| Supplied text |

MultiBondLib.Mechanics3DwithImpulses.Contacts

contact models

MultiBondLib.Mechanics3DwithImpulses.Contacts.CollisionSpherePlane MultiBondLib.Mechanics3DwithImpulses.Contacts.CollisionSphereSphere MultiBondLib.Mechanics3DwithImpulses.Contacts.NoCollision

Information


The models of this package model collisions of spheres and planes.

NameDescription
CollisionSpherePlane models the collision between a spheres and a plane
CollisionSphereSphere models the collision between two spheres
NoCollision dummy collision element


MultiBondLib.Mechanics3DwithImpulses.Contacts.CollisionSphereSphere MultiBondLib.Mechanics3DwithImpulses.Contacts.CollisionSphereSphere

models the collision between two spheres

MultiBondLib.Mechanics3DwithImpulses.Contacts.CollisionSphereSphere

Information


This element models the collision between two spheres surrounding  frame a and frame b.

| Job item a |
Can you rewrite the entries below with each "Footwear" changed to "Shoes", keeping everything else the same and leaving the pictures out?

| Listed entries |

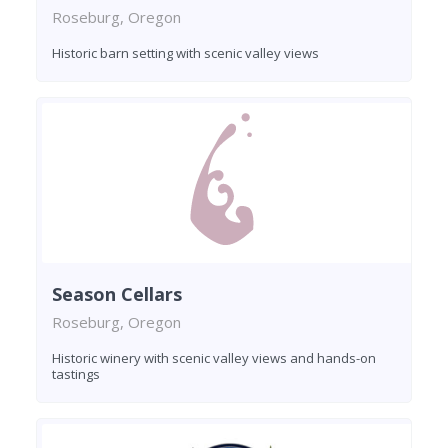
Roseburg, Oregon
Historic barn setting with scenic valley views
Season Cellars
Roseburg, Oregon
Historic winery with scenic valley views and hands-on
tastings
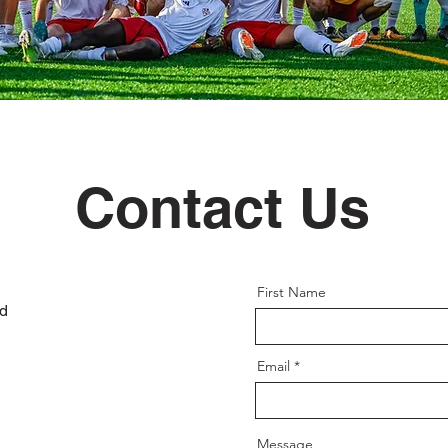
Contact Us
First Name
ad
Email
Message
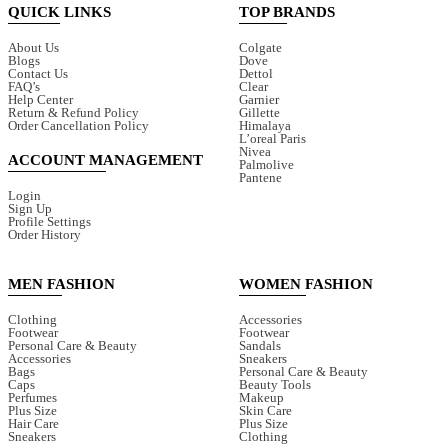
QUICK LINKS
TOP BRANDS
About Us
Colgate
Blogs
Dove
Contact Us
Dettol
FAQ’s
Clear
Help Center
Garnier
Return & Refund Policy
Gillette
Order Cancellation Policy
Himalaya
L’oreal Paris
Nivea
ACCOUNT MANAGEMENT
Palmolive
Pantene
Login
Sign Up
Profile Settings
Order History
MEN FASHION
WOMEN FASHION
Clothing
Accessories
Footwear
Footwear
Personal Care & Beauty
Sandals
Accessories
Sneakers
Bags
Personal Care & Beauty
Caps
Beauty Tools
Perfumes
Makeup
Plus Size
Skin Care
Hair Care
Plus Size
Sneakers
Clothing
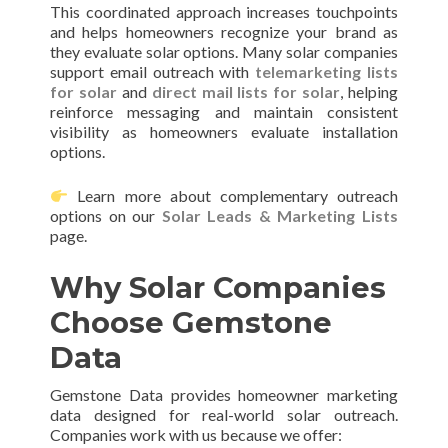
This coordinated approach increases touchpoints
and helps homeowners recognize your brand as
they evaluate solar options. Many solar companies
support email outreach with
telemarketing lists
for solar
and
direct mail lists for solar
, helping
reinforce messaging and maintain consistent
visibility as homeowners evaluate installation
options.
Learn more about complementary outreach
options on our
Solar Leads & Marketing Lists
page.
Why Solar Companies
Choose Gemstone
Data
Gemstone Data provides homeowner marketing
data designed for real-world solar outreach.
Companies work with us because we offer:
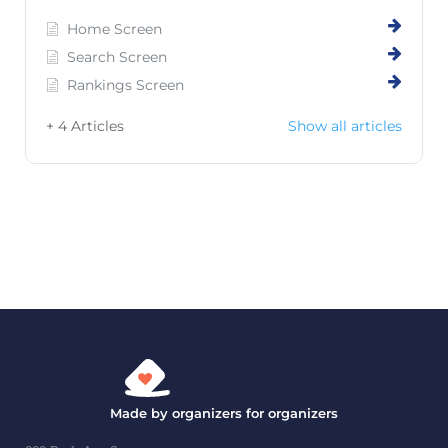
Home Screen
Search Screen
Rankings Screen
+ 4 Articles
Show all articles
Made by organizers for organizers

| Job item b |
How would you go on with the MultiBondLib contact models page from the point where it stops?

| Written response a |
Roseburg, Oregon
Historic barn setting with scenic valley views
Season Cellars
Roseburg, Oregon
Historic winery with scenic valley views and hands-on
tastings
Contact Us
First Name
ad
Email
Message
QUICK LINKS
TOP BRANDS
About Us
Colgate
Blogs
Dove
Contact Us
Dettol
FAQ’s
Clear
Help Center
Garnier
Return & Refund Policy
Gillette
Order Cancellation Policy
Himalaya
L’oreal Paris
Nivea
ACCOUNT MANAGEMENT
Palmolive
Pantene
Login
Sign Up
Profile Settings
Order History
MEN FASHION
WOMEN FASHION
Clothing
Accessories
Shoes
Shoes
Personal Care & Beauty
Sandals
Accessories
Sneakers
Bags
Personal Care & Beauty
Caps
Beauty Tools
Perfumes
Makeup
Plus Size
Skin Care
Hair Care
Plus Size
Sneakers
Clothing
This coordinated approach increases touchpoints
and helps homeowners recognize your brand as
they evaluate solar options. Many solar companies
support email outreach with
telemarketing lists
for solar
and
direct mail lists for solar
, helping
reinforce messaging and maintain consistent
visibility as homeowners evaluate installation
options.
Learn more about complementary outreach
options on our
Solar Leads & Marketing Lists
page.
Why Solar Companies
Choose Gemstone
Data
Gemstone Data provides homeowner marketing
data designed for real-world solar outreach.
Companies work with us because we offer:
Home Screen
Search Screen
Rankings Screen
+ 4 Articles
Show all articles
Made by organizers for organizers

| Written response b |
General parameters

The charactisitics of the impact can be set by the parameters:

The characteristics of the geometry can be set by the parameters:

Visualization

The element isn't visualized.

Advanced settings

A collision causes three consecutive impulses. The parameter contactDuration determines the timespan between the first and the last impulse. It is usually very small.

The parameter s_small in the advanced menu reduces the stiffness of the friction for slip velocities in the range from zero up to s_small.


Parameters

NameDefaultDescription
ra1radius of sphere at frame a [m]
rb1radius of sphere at frame b [m]
elasticity1.0Elasticity of impuls
muR0.0friction coefficient
Advanced
s_small1e-4critical length [m]
contactDuration1e-9time to handle the impulses
useParameterstrueuse the parameter values.

Modelica definition

model CollisionSphereSphere 
  "models the collision between two spheres"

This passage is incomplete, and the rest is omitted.